When watchmakers spend hundreds of hours perfecting the movement of a watch, it’s really a pity when it’s hidden behind the facade of a dial. Which is why some have taken to stripping down the watch and leaving only the bare essentials, revealing all of the watch’s inner workings and making that the focus of the timepiece.
For many aficionados, the beauty of a timepiece is more than skin deep, and the philosophy “the watch is the movement, and the movement is the watch” certainly applies here. These technical openwork masterpieces combine the best of watchmaking skills, where artisans have to ensure structural integrity and accuracy are not compromised in exchange for visual interest in the skeletonised watches, yet keeping in mind ways in which the movement will intrigue as the star of the timepiece.
Louis Vuitton ups the ante for its Tambour watch series here with a slimmer silhouette and an unusual concave side case, but the star of the Tambour Moon Flying Tourbillon “Poinçon de Genève” watch is really what lies within. The in-house manual-wind LV 97 movement, developed by La Fabrique de Temps in Geneva, is arranged in line with the barrel at 12 o’clock and the one-minute flying tourbillon encased within a cage — which is inspired by the iconic monogram flower — at six. Like the label’s luggage, you can also make this watch truly one-of-a-kind by having your initials engraved on a bridge, with a Geneva Seal Office certificate also bearing your name.
To honour 40 years of one of the brand’s (and world’s) most lauded movements, the calibre 240, Patek Philippe released the fully skeletonised 5180/1R Squelette timepiece in rose gold this year. The ultra-thin automatic movement is a miniature opus of art, with the plate and bridges pierced to the maximum extent to create the best view without compromising the movement’s functional integrity.
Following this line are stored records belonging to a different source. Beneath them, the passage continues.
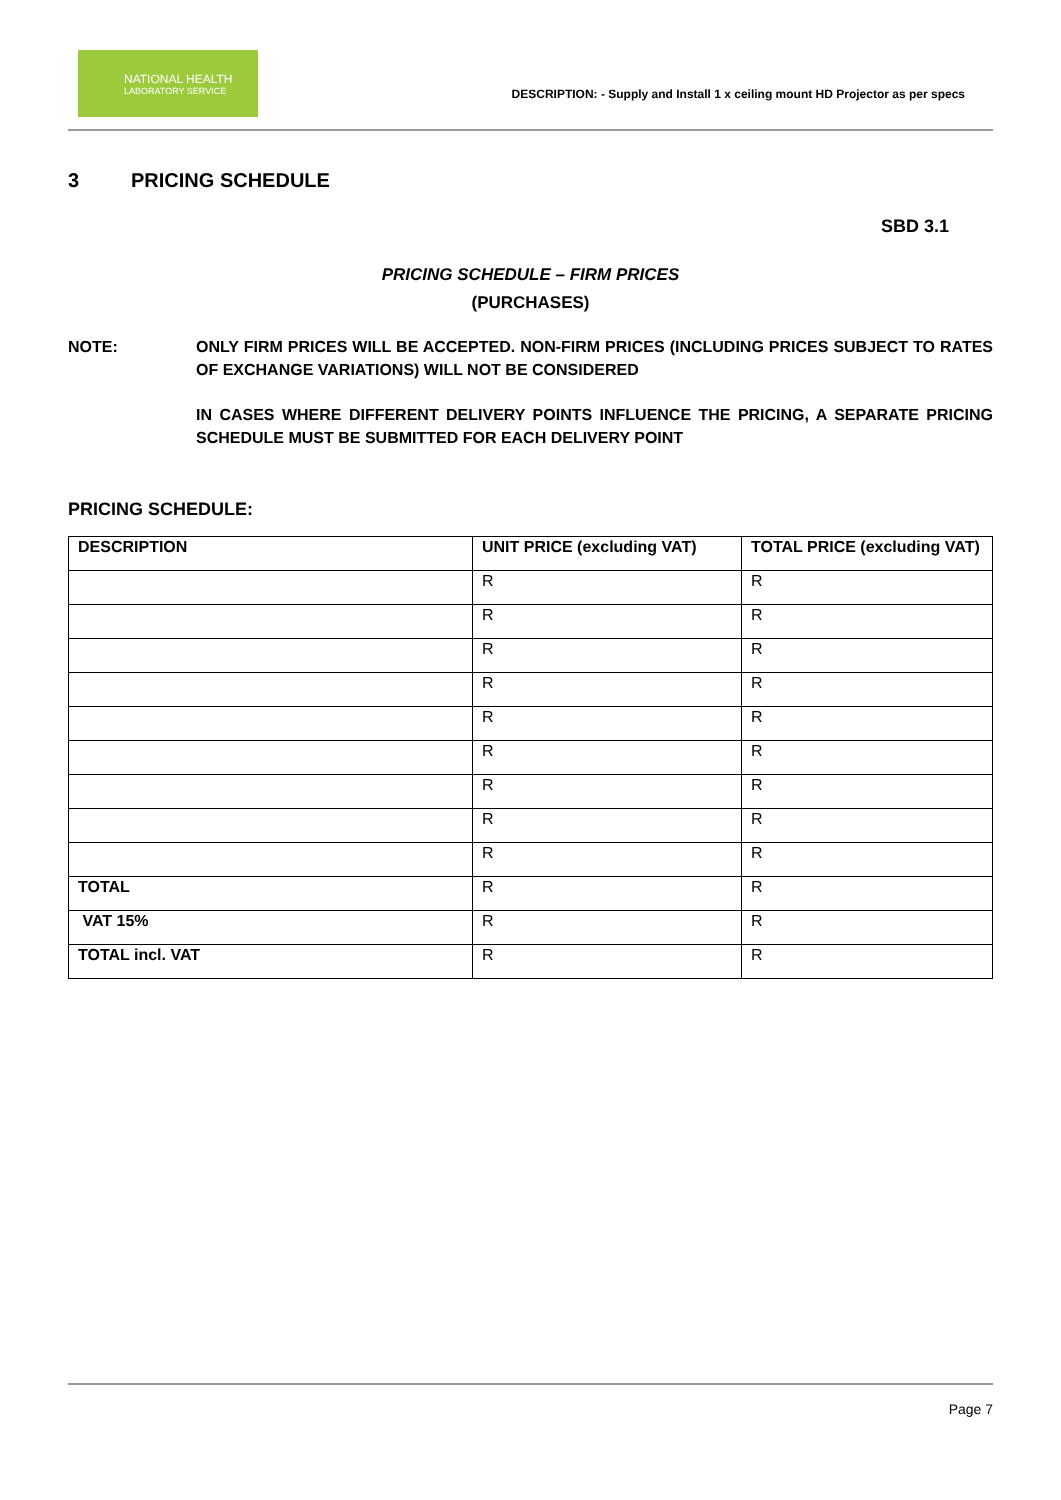NATIONAL HEALTH
LABORATORY SERVICE
DESCRIPTION: - Supply and Install 1 x ceiling mount HD Projector as per specs
3 PRICING SCHEDULE
SBD 3.1
PRICING SCHEDULE – FIRM PRICES
(PURCHASES)
NOTE: ONLY FIRM PRICES WILL BE ACCEPTED. NON-FIRM PRICES (INCLUDING PRICES SUBJECT TO RATES OF EXCHANGE VARIATIONS) WILL NOT BE CONSIDERED
IN CASES WHERE DIFFERENT DELIVERY POINTS INFLUENCE THE PRICING, A SEPARATE PRICING SCHEDULE MUST BE SUBMITTED FOR EACH DELIVERY POINT
PRICING SCHEDULE:
| DESCRIPTION | UNIT PRICE (excluding VAT) | TOTAL PRICE (excluding VAT) |
| --- | --- | --- |
| | R | R |
| | R | R |
| | R | R |
| | R | R |
| | R | R |
| | R | R |
| | R | R |
| | R | R |
| | R | R |
| TOTAL | R | R |
| VAT 15% | R | R |
| TOTAL incl. VAT | R | R |
Page 7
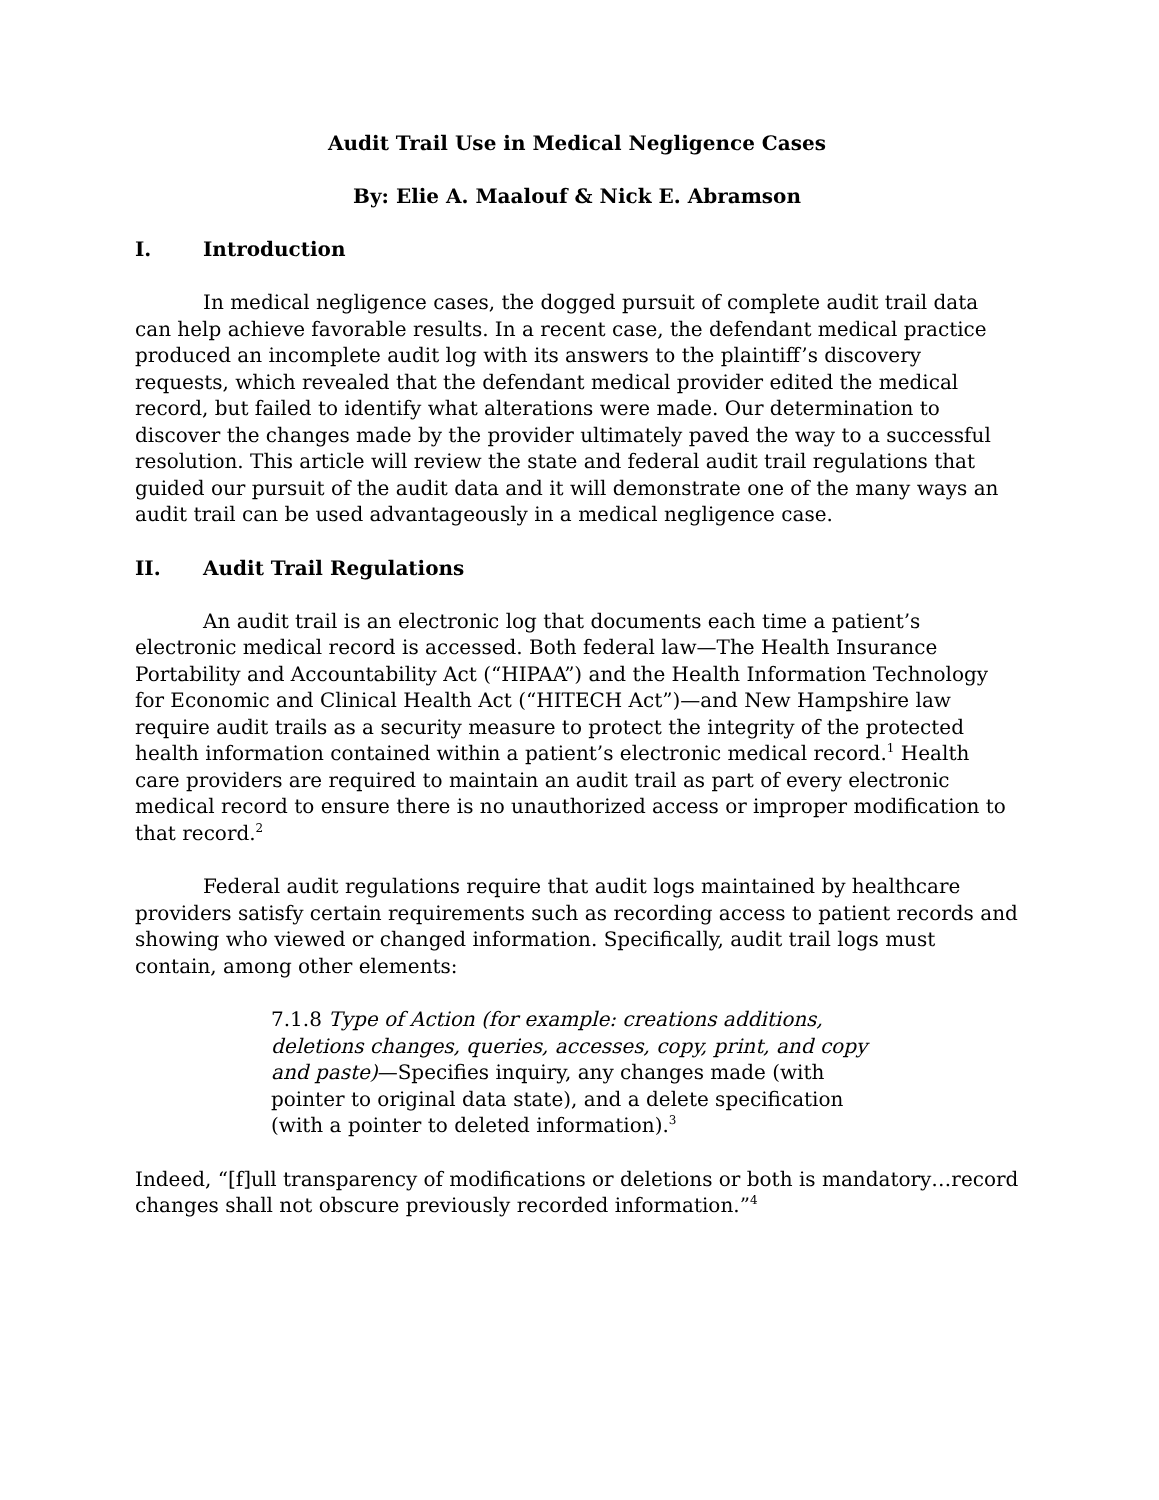Audit Trail Use in Medical Negligence Cases
By: Elie A. Maalouf & Nick E. Abramson
I. Introduction
In medical negligence cases, the dogged pursuit of complete audit trail data can help achieve favorable results. In a recent case, the defendant medical practice produced an incomplete audit log with its answers to the plaintiff’s discovery requests, which revealed that the defendant medical provider edited the medical record, but failed to identify what alterations were made. Our determination to discover the changes made by the provider ultimately paved the way to a successful resolution. This article will review the state and federal audit trail regulations that guided our pursuit of the audit data and it will demonstrate one of the many ways an audit trail can be used advantageously in a medical negligence case.
II. Audit Trail Regulations
An audit trail is an electronic log that documents each time a patient’s electronic medical record is accessed. Both federal law—The Health Insurance Portability and Accountability Act (“HIPAA”) and the Health Information Technology for Economic and Clinical Health Act (“HITECH Act”)—and New Hampshire law require audit trails as a security measure to protect the integrity of the protected health information contained within a patient’s electronic medical record.<sup>1</sup> Health care providers are required to maintain an audit trail as part of every electronic medical record to ensure there is no unauthorized access or improper modification to that record.<sup>2</sup>
Federal audit regulations require that audit logs maintained by healthcare providers satisfy certain requirements such as recording access to patient records and showing who viewed or changed information. Specifically, audit trail logs must contain, among other elements:
7.1.8 Type of Action (for example: creations additions, deletions changes, queries, accesses, copy, print, and copy and paste)—Specifies inquiry, any changes made (with pointer to original data state), and a delete specification (with a pointer to deleted information).<sup>3</sup>
Indeed, “[f]ull transparency of modifications or deletions or both is mandatory…record changes shall not obscure previously recorded information.”<sup>4</sup>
The limits of skeletonisation are pushed to the limits, with more than a week spent on creating the intricate filigreed details that make this dial so remarkable. Beneath the Calatrava cross — a trademark of Patek’s — lies the coiled mainspring, a delicate finish to the labour-intensive tribute.
Angelus takes weight-cutting very seriously, so in designing its latest U22 watch, it decided to use a titanium and carbon fibre case that weighs in at just 54 grams. With a focus on showcasing the movement’s architecture and tourbillon, a carbon fibre main plate was used, which make it appear to be a part of the case itself. The 42mm watch is given a more motorsport-centric look with its red SuperLuminova accents, which emphasise the Angelus A-250 calibre that operates within. You’ll notice hand-chamfered and polished components, and the titanium mainspring barrel bridge fitted directly to the main plate via slim pillars, giving the watch a three-dimensional look.
Cartier’s classical mystery clock design elements really shine through in this one. The first thing that should catch your attention is the large sub-dial at nine o’clock with two small sapphire disks and white hands that appear to float in the middle of the abyss. Though a big portion of the movement is visible, the connection to these disks are kept a secret by Cartier — a clever play on the concept of secrecy and openness. Cartier’s hand-wound calibre 9983 MC is proudly shown behind the etched-out Roman numeral hour markers, which sweep around the timepiece in an elegant crescent shape.
With a cushion-shaped case that’s only 8.85mm thick, the Piaget Emperador watch gets bragging rights as the thinnest self-winding tourbillon skeleton model in the world. Without a dial to obstruct the brilliantly constructed calibre 1270S, you’ll see the tourbillon, bridges, automatic micro-rotor and small dial in all of their 225-part glory. Piaget keeps the focus on the bridges’ elegant curves by applying a brushed finishing, while the off-centre micro-rotor and tourbillon cage intertwine to form a bold ‘8’.